> _Supplied data_:
※

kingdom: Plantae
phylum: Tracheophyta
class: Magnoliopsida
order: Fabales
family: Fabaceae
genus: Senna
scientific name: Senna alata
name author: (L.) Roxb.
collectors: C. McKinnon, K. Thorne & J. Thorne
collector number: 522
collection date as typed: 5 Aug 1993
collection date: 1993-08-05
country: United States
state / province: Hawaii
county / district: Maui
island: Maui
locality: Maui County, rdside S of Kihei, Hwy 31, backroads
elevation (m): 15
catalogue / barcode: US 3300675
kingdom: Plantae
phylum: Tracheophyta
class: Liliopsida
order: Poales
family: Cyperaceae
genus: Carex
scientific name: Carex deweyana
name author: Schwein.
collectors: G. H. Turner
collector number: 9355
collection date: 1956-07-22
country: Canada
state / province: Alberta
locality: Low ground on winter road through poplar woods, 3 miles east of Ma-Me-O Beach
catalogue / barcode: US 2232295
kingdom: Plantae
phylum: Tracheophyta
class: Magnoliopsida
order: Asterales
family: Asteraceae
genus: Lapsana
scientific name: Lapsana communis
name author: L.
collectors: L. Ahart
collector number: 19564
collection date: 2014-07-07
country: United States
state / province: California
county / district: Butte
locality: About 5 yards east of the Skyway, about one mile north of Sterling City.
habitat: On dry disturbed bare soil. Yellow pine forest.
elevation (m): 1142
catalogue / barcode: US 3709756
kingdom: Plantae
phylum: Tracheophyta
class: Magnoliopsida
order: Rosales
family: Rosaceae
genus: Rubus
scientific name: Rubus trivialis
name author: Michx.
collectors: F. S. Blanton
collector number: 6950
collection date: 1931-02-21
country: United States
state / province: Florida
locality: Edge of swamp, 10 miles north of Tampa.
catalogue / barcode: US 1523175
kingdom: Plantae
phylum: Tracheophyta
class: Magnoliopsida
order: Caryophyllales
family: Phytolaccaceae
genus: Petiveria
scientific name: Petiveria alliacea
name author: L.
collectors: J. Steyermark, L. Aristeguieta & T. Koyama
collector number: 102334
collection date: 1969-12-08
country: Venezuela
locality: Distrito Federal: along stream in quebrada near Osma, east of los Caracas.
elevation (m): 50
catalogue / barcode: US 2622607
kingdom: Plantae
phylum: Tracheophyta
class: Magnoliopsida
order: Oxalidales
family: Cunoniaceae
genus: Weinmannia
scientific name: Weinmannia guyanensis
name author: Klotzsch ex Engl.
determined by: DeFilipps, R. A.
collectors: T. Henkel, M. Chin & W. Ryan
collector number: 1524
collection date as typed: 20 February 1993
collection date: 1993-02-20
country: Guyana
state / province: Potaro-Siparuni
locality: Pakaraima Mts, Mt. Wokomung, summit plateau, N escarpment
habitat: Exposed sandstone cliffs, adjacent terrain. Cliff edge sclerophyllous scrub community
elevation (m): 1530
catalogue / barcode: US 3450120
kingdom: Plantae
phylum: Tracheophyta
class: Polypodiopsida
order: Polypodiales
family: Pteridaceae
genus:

※

> _Aim of the task_:
Please reproduce every line of the items above word for word, from the first through the last.

> _Solution to the exercise_:
kingdom: Plantae
phylum: Tracheophyta
class: Magnoliopsida
order: Fabales
family: Fabaceae
genus: Senna
scientific name: Senna alata
name author: (L.) Roxb.
collectors: C. McKinnon, K. Thorne & J. Thorne
collector number: 522
collection date as typed: 5 Aug 1993
collection date: 1993-08-05
country: United States
state / province: Hawaii
county / district: Maui
island: Maui
locality: Maui County, rdside S of Kihei, Hwy 31, backroads
elevation (m): 15
catalogue / barcode: US 3300675
kingdom: Plantae
phylum: Tracheophyta
class: Liliopsida
order: Poales
family: Cyperaceae
genus: Carex
scientific name: Carex deweyana
name author: Schwein.
collectors: G. H. Turner
collector number: 9355
collection date: 1956-07-22
country: Canada
state / province: Alberta
locality: Low ground on winter road through poplar woods, 3 miles east of Ma-Me-O Beach
catalogue / barcode: US 2232295
kingdom: Plantae
phylum: Tracheophyta
class: Magnoliopsida
order: Asterales
family: Asteraceae
genus: Lapsana
scientific name: Lapsana communis
name author: L.
collectors: L. Ahart
collector number: 19564
collection date: 2014-07-07
country: United States
state / province: California
county / district: Butte
locality: About 5 yards east of the Skyway, about one mile north of Sterling City.
habitat: On dry disturbed bare soil. Yellow pine forest.
elevation (m): 1142
catalogue / barcode: US 3709756
kingdom: Plantae
phylum: Tracheophyta
class: Magnoliopsida
order: Rosales
family: Rosaceae
genus: Rubus
scientific name: Rubus trivialis
name author: Michx.
collectors: F. S. Blanton
collector number: 6950
collection date: 1931-02-21
country: United States
state / province: Florida
locality: Edge of swamp, 10 miles north of Tampa.
catalogue / barcode: US 1523175
kingdom: Plantae
phylum: Tracheophyta
class: Magnoliopsida
order: Caryophyllales
family: Phytolaccaceae
genus: Petiveria
scientific name: Petiveria alliacea
name author: L.
collectors: J. Steyermark, L. Aristeguieta & T. Koyama
collector number: 102334
collection date: 1969-12-08
country: Venezuela
locality: Distrito Federal: along stream in quebrada near Osma, east of los Caracas.
elevation (m): 50
catalogue / barcode: US 2622607
kingdom: Plantae
phylum: Tracheophyta
class: Magnoliopsida
order: Oxalidales
family: Cunoniaceae
genus: Weinmannia
scientific name: Weinmannia guyanensis
name author: Klotzsch ex Engl.
determined by: DeFilipps, R. A.
collectors: T. Henkel, M. Chin & W. Ryan
collector number: 1524
collection date as typed: 20 February 1993
collection date: 1993-02-20
country: Guyana
state / province: Potaro-Siparuni
locality: Pakaraima Mts, Mt. Wokomung, summit plateau, N escarpment
habitat: Exposed sandstone cliffs, adjacent terrain. Cliff edge sclerophyllous scrub community
elevation (m): 1530
catalogue / barcode: US 3450120
kingdom: Plantae
phylum: Tracheophyta
class: Polypodiopsida
order: Polypodiales
family: Pteridaceae
genus:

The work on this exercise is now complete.